Input data ::
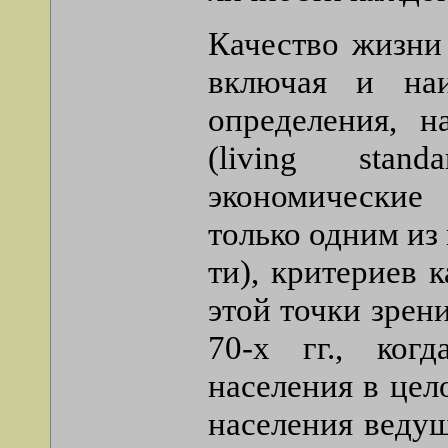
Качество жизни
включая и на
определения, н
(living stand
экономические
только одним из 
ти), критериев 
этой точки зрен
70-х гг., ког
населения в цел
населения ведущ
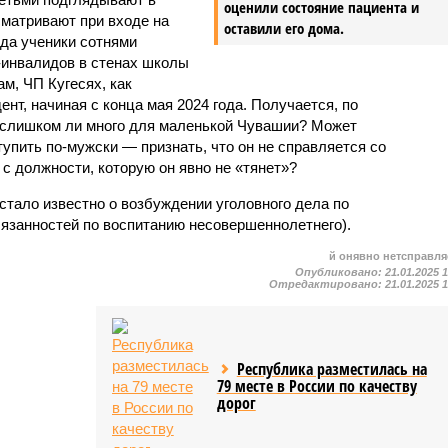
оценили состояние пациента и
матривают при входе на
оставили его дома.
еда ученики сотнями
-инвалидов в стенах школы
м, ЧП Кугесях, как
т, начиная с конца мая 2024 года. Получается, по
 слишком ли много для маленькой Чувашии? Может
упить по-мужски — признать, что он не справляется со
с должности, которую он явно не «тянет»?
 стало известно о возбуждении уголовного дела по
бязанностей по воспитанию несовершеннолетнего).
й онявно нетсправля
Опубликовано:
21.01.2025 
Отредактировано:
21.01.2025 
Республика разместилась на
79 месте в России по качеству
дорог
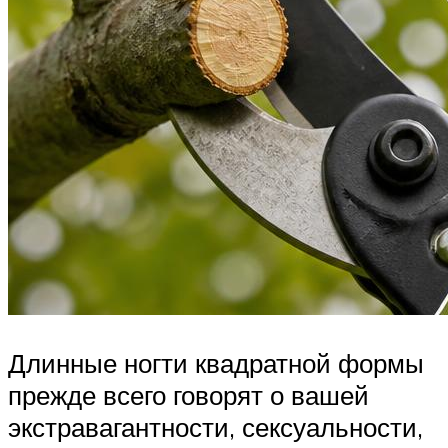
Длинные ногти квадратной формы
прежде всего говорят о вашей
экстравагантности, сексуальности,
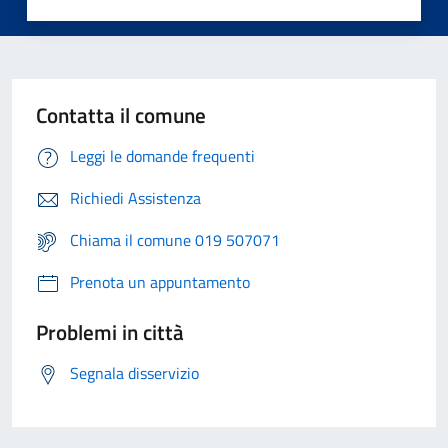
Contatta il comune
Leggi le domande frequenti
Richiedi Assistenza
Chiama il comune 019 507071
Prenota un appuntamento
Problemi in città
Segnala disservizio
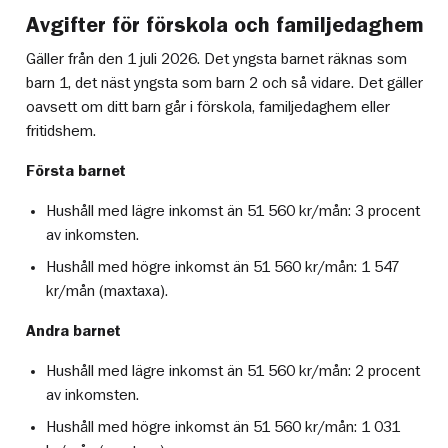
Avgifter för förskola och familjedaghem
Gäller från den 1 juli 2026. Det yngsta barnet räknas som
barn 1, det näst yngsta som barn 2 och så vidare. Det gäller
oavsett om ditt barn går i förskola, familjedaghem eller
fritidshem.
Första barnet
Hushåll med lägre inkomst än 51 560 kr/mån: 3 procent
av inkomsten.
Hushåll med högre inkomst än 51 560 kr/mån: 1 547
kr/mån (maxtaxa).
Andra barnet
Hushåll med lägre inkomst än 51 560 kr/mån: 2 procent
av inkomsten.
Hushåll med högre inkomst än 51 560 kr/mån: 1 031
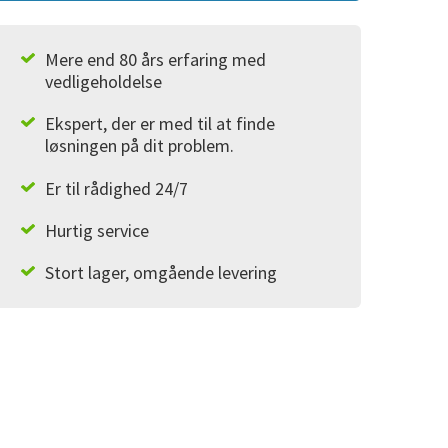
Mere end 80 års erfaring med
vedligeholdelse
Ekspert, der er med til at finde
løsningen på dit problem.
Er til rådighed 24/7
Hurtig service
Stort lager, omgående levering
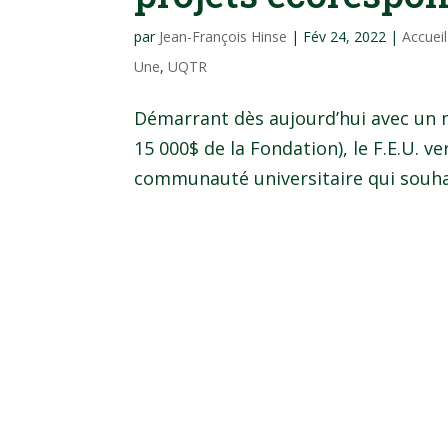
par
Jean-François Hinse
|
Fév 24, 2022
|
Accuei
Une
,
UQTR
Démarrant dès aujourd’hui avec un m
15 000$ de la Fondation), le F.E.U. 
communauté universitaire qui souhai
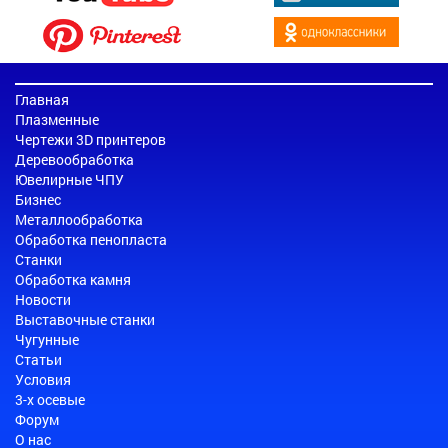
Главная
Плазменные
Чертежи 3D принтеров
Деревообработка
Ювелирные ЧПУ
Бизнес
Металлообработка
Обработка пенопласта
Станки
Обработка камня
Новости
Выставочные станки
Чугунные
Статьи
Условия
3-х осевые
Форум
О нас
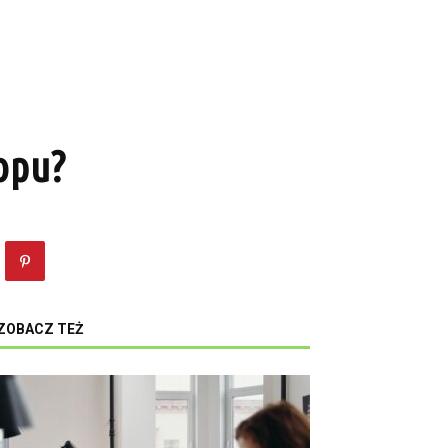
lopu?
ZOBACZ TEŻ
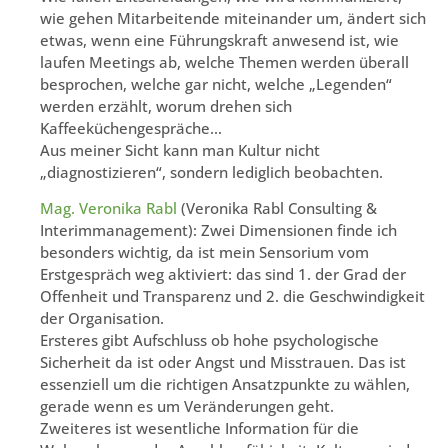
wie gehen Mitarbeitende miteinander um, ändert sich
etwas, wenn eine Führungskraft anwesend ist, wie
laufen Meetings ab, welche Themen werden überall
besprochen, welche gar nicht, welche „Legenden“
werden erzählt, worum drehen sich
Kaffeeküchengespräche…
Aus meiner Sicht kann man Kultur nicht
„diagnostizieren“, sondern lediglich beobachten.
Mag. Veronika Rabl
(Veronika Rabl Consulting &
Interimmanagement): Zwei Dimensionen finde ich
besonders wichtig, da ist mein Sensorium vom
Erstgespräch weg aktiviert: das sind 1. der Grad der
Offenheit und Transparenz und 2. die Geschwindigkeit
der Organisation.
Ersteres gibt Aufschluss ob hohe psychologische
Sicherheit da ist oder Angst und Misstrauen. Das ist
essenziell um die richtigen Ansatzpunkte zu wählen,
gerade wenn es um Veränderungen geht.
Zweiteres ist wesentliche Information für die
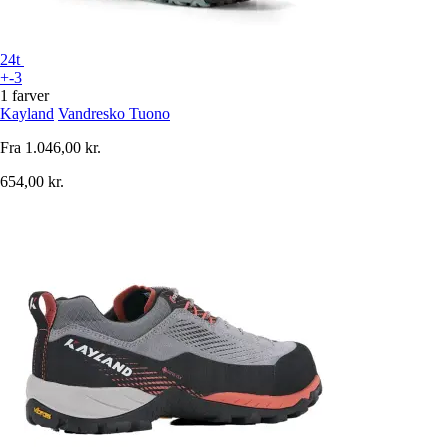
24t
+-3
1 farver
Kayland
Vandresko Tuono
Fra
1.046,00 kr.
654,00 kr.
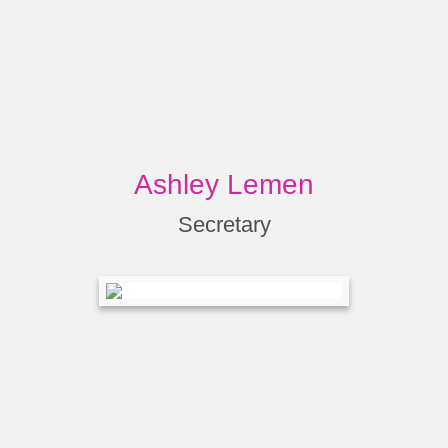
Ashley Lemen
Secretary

What to work on :: Reproduce each of the lines above word for word, leaving out the pictures.

Reply ::
Качество жизни
включая и на
определения, н
(living stand
экономические
только одним из 
ти), критериев 
этой точки зрен
70-х гг., ког
населения в цел
населения ведущ
оценили состояние пациента и
матривают при входе на
оставили его дома.
еда ученики сотнями
-инвалидов в стенах школы
м, ЧП Кугесях, как
т, начиная с конца мая 2024 года. Получается, по
 слишком ли много для маленькой Чувашии? Может
упить по-мужски — признать, что он не справляется со
с должности, которую он явно не «тянет»?
 стало известно о возбуждении уголовного дела по
бязанностей по воспитанию несовершеннолетнего).
й онявно нетсправля
Опубликовано:
21.01.2025 
Отредактировано:
21.01.2025 
Республика разместилась на
79 месте в России по качеству
дорог
Длинные ногти квадратной формы
прежде всего говорят о вашей
экстравагантности, сексуальности,
Contatta il comune
Leggi le domande frequenti
Richiedi Assistenza
Chiama il comune 019 507071
Prenota un appuntamento
Problemi in città
Segnala disservizio
Avgifter för förskola och familjedaghem
Gäller från den 1 juli 2026. Det yngsta barnet räknas som
barn 1, det näst yngsta som barn 2 och så vidare. Det gäller
oavsett om ditt barn går i förskola, familjedaghem eller
fritidshem.
Första barnet
Hushåll med lägre inkomst än 51 560 kr/mån: 3 procent
av inkomsten.
Hushåll med högre inkomst än 51 560 kr/mån: 1 547
kr/mån (maxtaxa).
Andra barnet
Hushåll med lägre inkomst än 51 560 kr/mån: 2 procent
av inkomsten.
Hushåll med högre inkomst än 51 560 kr/mån: 1 031
Mere end 80 års erfaring med
vedligeholdelse
Ekspert, der er med til at finde
løsningen på dit problem.
Er til rådighed 24/7
Hurtig service
Stort lager, omgående levering
par
Jean-François Hinse
|
Fév 24, 2022
|
Accuei
Une
,
UQTR
Démarrant dès aujourd’hui avec un m
15 000$ de la Fondation), le F.E.U. 
communauté universitaire qui souhai
Главная
Плазменные
Чертежи 3D принтеров
Деревообработка
Ювелирные ЧПУ
Бизнес
Металлообработка
Обработка пенопласта
Станки
Обработка камня
Новости
Выставочные станки
Чугунные
Статьи
Условия
3-х осевые
Форум
О нас
lopu?
ZOBACZ TEŻ
wie gehen Mitarbeitende miteinander um, ändert sich
etwas, wenn eine Führungskraft anwesend ist, wie
laufen Meetings ab, welche Themen werden überall
besprochen, welche gar nicht, welche „Legenden“
werden erzählt, worum drehen sich
Kaffeeküchengespräche…
Aus meiner Sicht kann man Kultur nicht
„diagnostizieren“, sondern lediglich beobachten.
Mag. Veronika Rabl
(Veronika Rabl Consulting &
Interimmanagement): Zwei Dimensionen finde ich
besonders wichtig, da ist mein Sensorium vom
Erstgespräch weg aktiviert: das sind 1. der Grad der
Offenheit und Transparenz und 2. die Geschwindigkeit
der Organisation.
Ersteres gibt Aufschluss ob hohe psychologische
Sicherheit da ist oder Angst und Misstrauen. Das ist
essenziell um die richtigen Ansatzpunkte zu wählen,
gerade wenn es um Veränderungen geht.
Zweiteres ist wesentliche Information für die
24t
+-3
1 farver
Kayland
Vandresko Tuono
Fra
1.046,00 kr.
654,00 kr.
Ashley Lemen
Secretary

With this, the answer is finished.